== DESCRIPTION OF THE TASK ==
Out of the entries that follow, copy each line containing "contigo".

** Opening DATA IN THIS EXERCISE block **

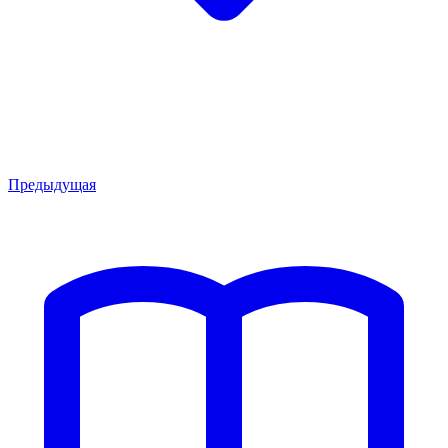
Предыдущая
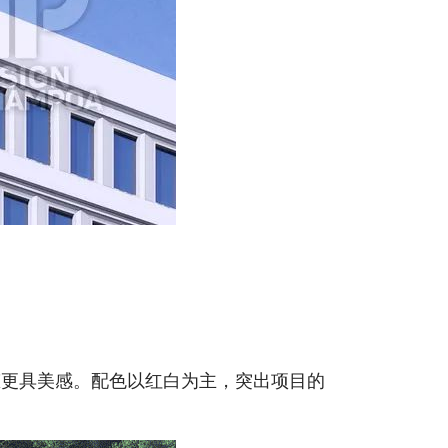
态更具美感。配色以红白为主，突出项目的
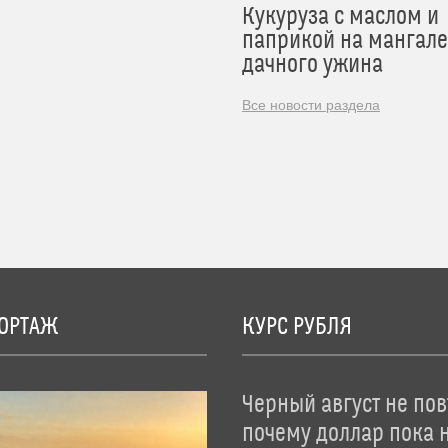
Кукуруза с маслом и
паприкой на мангале
дачного ужина
Все новости раздела
ОРТАЖ
КУРС РУБЛЯ
Черный август не пов
почему доллар пока 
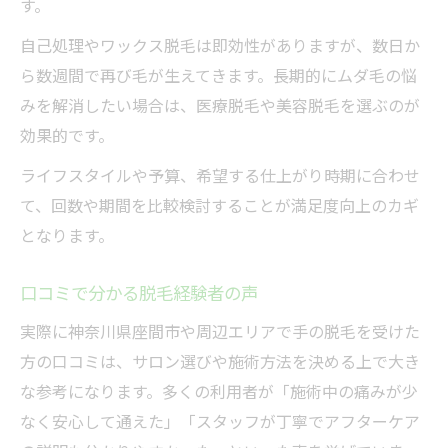
す。
自己処理やワックス脱毛は即効性がありますが、数日か
ら数週間で再び毛が生えてきます。長期的にムダ毛の悩
みを解消したい場合は、医療脱毛や美容脱毛を選ぶのが
効果的です。
ライフスタイルや予算、希望する仕上がり時期に合わせ
て、回数や期間を比較検討することが満足度向上のカギ
となります。
口コミで分かる脱毛経験者の声
実際に神奈川県座間市や周辺エリアで手の脱毛を受けた
方の口コミは、サロン選びや施術方法を決める上で大き
な参考になります。多くの利用者が「施術中の痛みが少
なく安心して通えた」「スタッフが丁寧でアフターケア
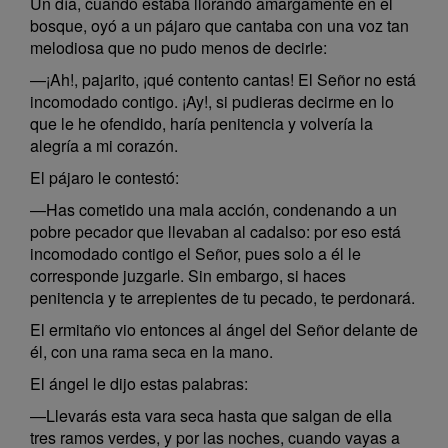
Un día, cuando estaba llorando amargamente en el
bosque, oyó a un pájaro que cantaba con una voz tan
melodiosa que no pudo menos de decirle:
—¡Ah!, pajarito, ¡qué contento cantas! El Señor no está
incomodado contigo. ¡Ay!, si pudieras decirme en lo
que le he ofendido, haría penitencia y volvería la
alegría a mi corazón.
El pájaro le contestó:
—Has cometido una mala acción, condenando a un
pobre pecador que llevaban al cadalso: por eso está
incomodado contigo el Señor, pues solo a él le
corresponde juzgarle. Sin embargo, si haces
penitencia y te arrepientes de tu pecado, te perdonará.
El ermitaño vio entonces al ángel del Señor delante de
él, con una rama seca en la mano.
El ángel le dijo estas palabras:
—Llevarás esta vara seca hasta que salgan de ella
tres ramos verdes, y por las noches, cuando vayas a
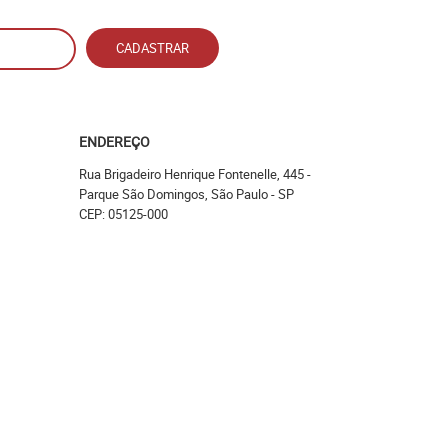
CADASTRAR
ENDEREÇO
Rua Brigadeiro Henrique Fontenelle, 445
-
Parque São Domingos, São Paulo
-
SP
CEP: 05125-000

** Closing DATA IN THIS EXERCISE block **

== TASK SOLUTION ==
incomodado contigo. ¡Ay!, si pudieras decirme en lo
incomodado contigo el Señor, pues solo a él le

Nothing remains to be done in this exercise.